The announced goal of the bill on social stores, submitted by a group of Democratic MPs, is to ensure decent living conditions for socially deprived people, but the draft law contains a number of deficiencies, said experts of the Center for the Analysis and Prevention of Corruption (CAPC).
The bill provides for the creation of social stores, from where socially disadvantaged persons, veterans and families with many children will be able to buy basic necessities at prices lower by 20% than the market prices.
In a new conference at IPN, expert Viorel Parvan, who analyzed the bill, said that the initiative does not contain economical-financial substantiation though money from the founders - the local public authorities of the second level - will be needed to open and run the stores.
Some of the provisions of the bill run counter to the principle of local self-government and the legislation that regulates the local public administration.
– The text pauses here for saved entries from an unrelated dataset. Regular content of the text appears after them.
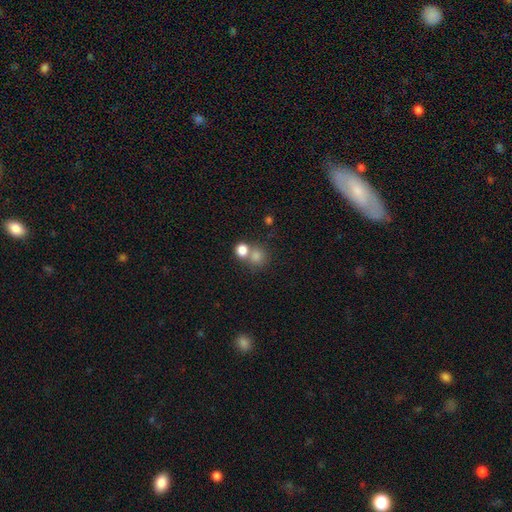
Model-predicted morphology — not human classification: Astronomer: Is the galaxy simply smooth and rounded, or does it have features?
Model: smooth — 78%.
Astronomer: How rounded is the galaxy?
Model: round — 81%.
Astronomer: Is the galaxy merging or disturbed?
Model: none — 49% (runner-up: merger, 39%).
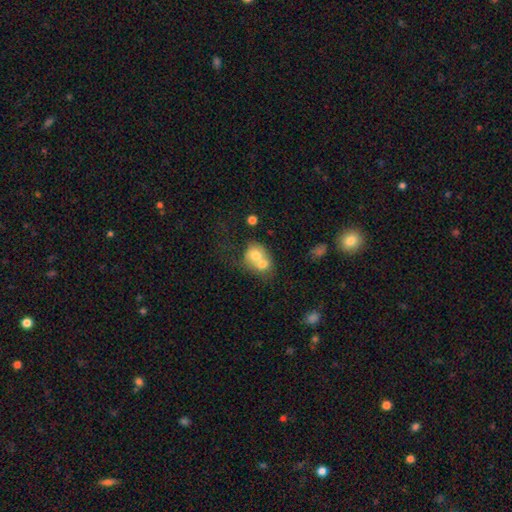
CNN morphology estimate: smooth_or_featured: smooth (p=0.66) [alt: featured or disk p=0.25]
how_rounded: round (p=0.63) [alt: in between p=0.36]
merging: merger (p=0.71) [alt: none p=0.19]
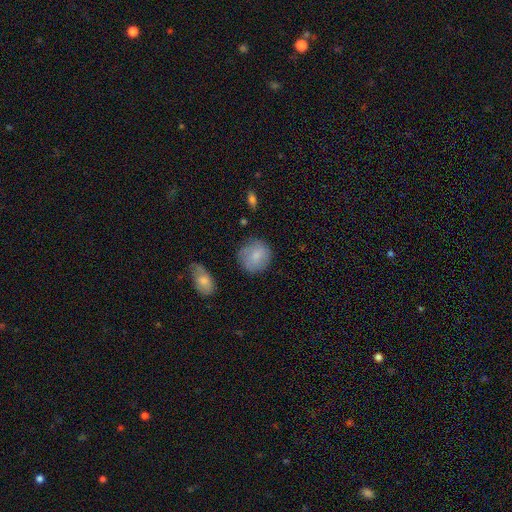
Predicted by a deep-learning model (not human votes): smooth-or-featured: smooth: 78% | featured or disk: 15% | star or artifact: 7%
  how-rounded: round: 85% | in between: 14% | cigar-shaped: 1%
  merging: none: 75% | minor disturbance: 18% | major disturbance: 5% | merger: 2%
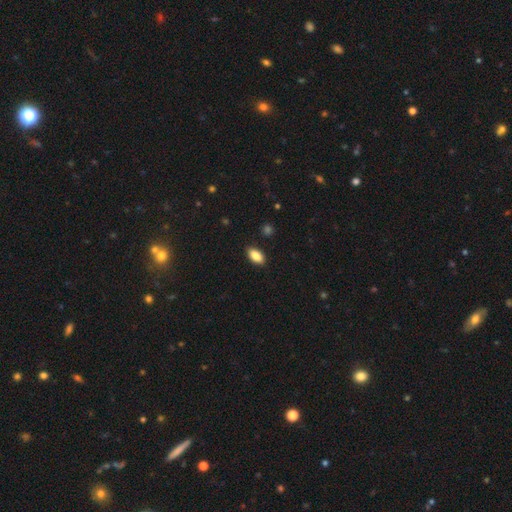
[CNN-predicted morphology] smooth 86%, star or artifact 8%, featured or disk 6%. Down the decision tree: how rounded — in between (92%); merging — none (88%).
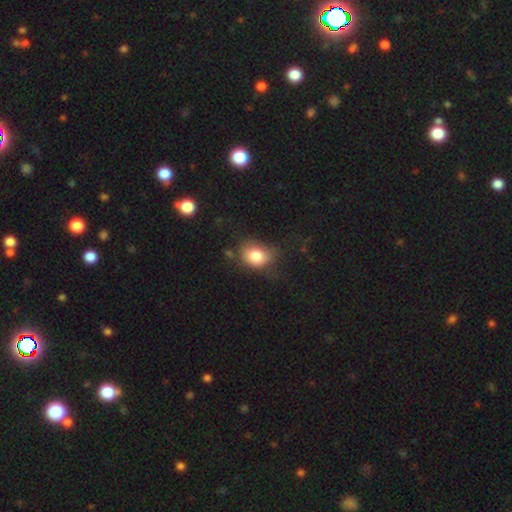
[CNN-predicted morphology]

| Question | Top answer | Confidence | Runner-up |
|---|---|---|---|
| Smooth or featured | smooth | 79% | featured or disk (10%) |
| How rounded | in between | 58% | round (41%) |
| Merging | none | 50% | minor disturbance (31%) |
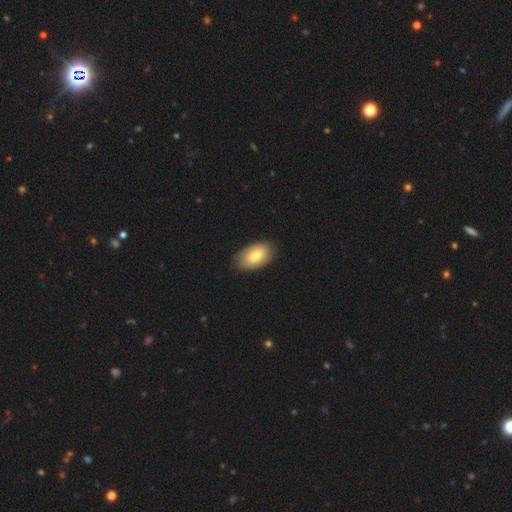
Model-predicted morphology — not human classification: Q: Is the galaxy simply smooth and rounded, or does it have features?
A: smooth — 81%.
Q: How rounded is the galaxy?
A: in between — 93%.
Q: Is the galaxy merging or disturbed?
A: none — 82%.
Powers are given to the local authorities without providing financial resources for them to be able to exert them. This is against the case law of the Constitutional Court, which recently ruled that any legislative amendment referring to the local authorities must be financially covered by the Government.
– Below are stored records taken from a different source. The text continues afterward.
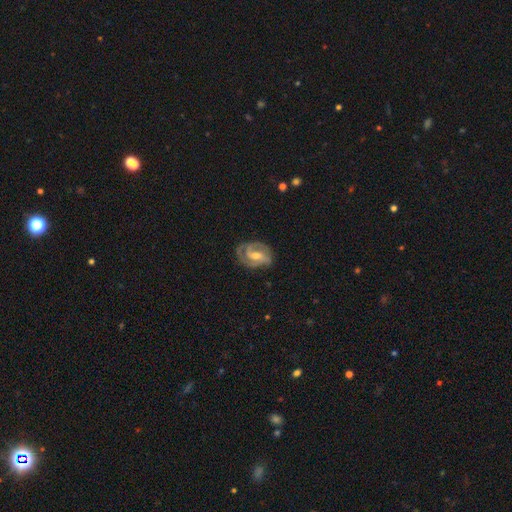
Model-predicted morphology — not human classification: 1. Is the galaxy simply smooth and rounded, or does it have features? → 84% featured or disk, 11% smooth, 5% star or artifact.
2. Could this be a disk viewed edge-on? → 97% no, 3% yes.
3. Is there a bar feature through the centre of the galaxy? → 47% weak, 28% strong, 25% no.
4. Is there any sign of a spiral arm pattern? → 95% yes, 5% no.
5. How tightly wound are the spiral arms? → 45% medium, 43% tight, 12% loose.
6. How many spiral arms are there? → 54% 2, 24% 3, 12% can't tell, 5% 1, 3% 4, 3% more than 4.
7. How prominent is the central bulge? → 58% moderate, 35% small, 4% large, 2% none, 1% dominant.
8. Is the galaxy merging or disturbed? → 67% none, 21% minor disturbance, 10% major disturbance, 2% merger.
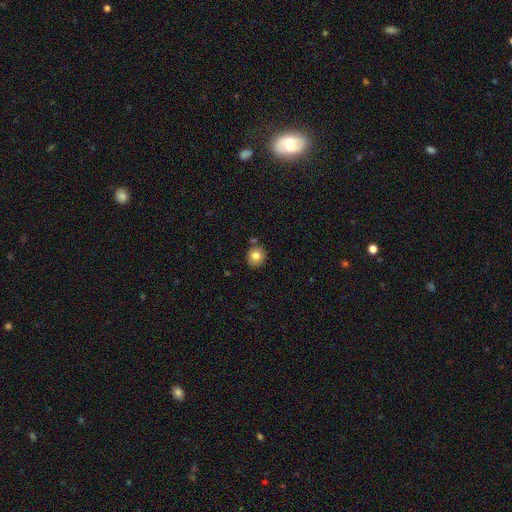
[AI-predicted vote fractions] Smooth or featured? smooth (81%)
How rounded? round (85%)
Merging? none (78%)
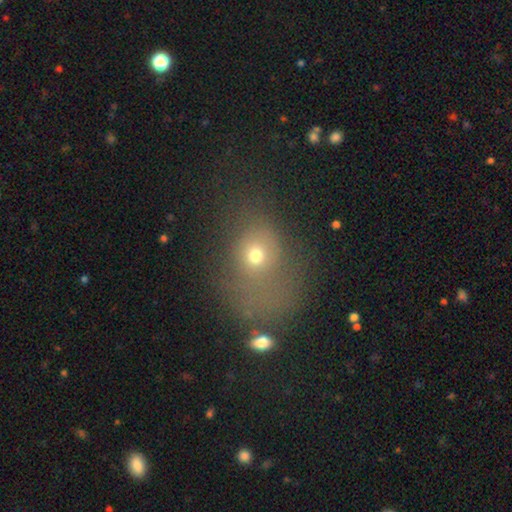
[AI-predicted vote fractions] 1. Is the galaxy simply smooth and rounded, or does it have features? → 61% smooth, 21% star or artifact, 18% featured or disk.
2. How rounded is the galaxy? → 49% round (tied), 49% in between (tied), 1% cigar-shaped.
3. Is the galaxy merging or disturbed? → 42% none, 29% major disturbance, 21% minor disturbance, 9% merger.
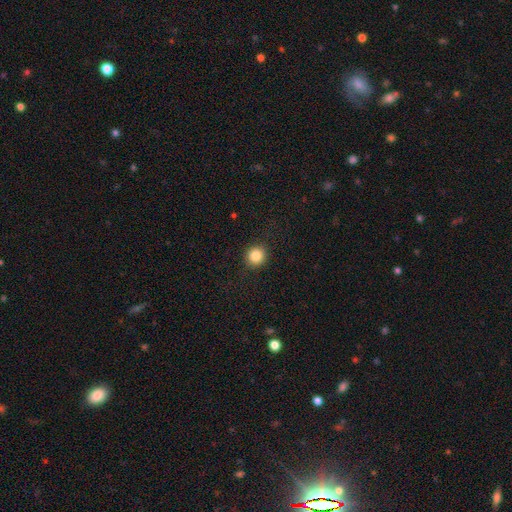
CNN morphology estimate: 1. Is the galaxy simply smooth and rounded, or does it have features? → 85% smooth, 10% star or artifact, 5% featured or disk.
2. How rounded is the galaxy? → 92% round, 7% in between, 1% cigar-shaped.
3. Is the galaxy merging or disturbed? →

Viorel Parvan said the bill does not contain the appraisals of the Government and the local authorities and wasn’t proposed for public debates so that society was unable to pronounce on it. The authors also didn’t make a comparative analysis with the experience of other states in this field.
CAPC director Galina Bostan said the implementation of the provisions of this bill will have a positive impact on socially deprived people. The beneficiaries of the law will be able to purchase basic necessities at lower prices and this will help them improve their living conditions. However, if the necessary financial resources are not identified, the bill will remain a dead idea.
The bill was examined within the project “Vulnerability appraisal of draft normative acts in terms of human rights” that is financially supported by the Civil Rights Defenders of Sweden.